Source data
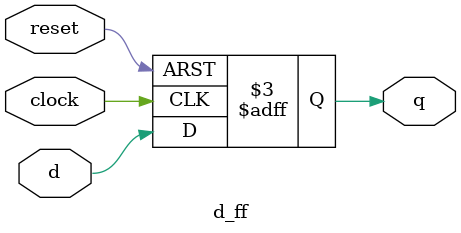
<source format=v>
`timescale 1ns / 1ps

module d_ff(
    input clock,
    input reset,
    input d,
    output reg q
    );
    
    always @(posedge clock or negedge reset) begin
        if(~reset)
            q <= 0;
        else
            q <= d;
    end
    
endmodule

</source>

◆ What to do
Set down the records again exactly as they appear, leaving each picture behind.

◆ Result of the task
<source format=v>
`timescale 1ns / 1ps

module d_ff(
    input clock,
    input reset,
    input d,
    output reg q
    );
    
    always @(posedge clock or negedge reset) begin
        if(~reset)
            q <= 0;
        else
            q <= d;
    end
    
endmodule

</source>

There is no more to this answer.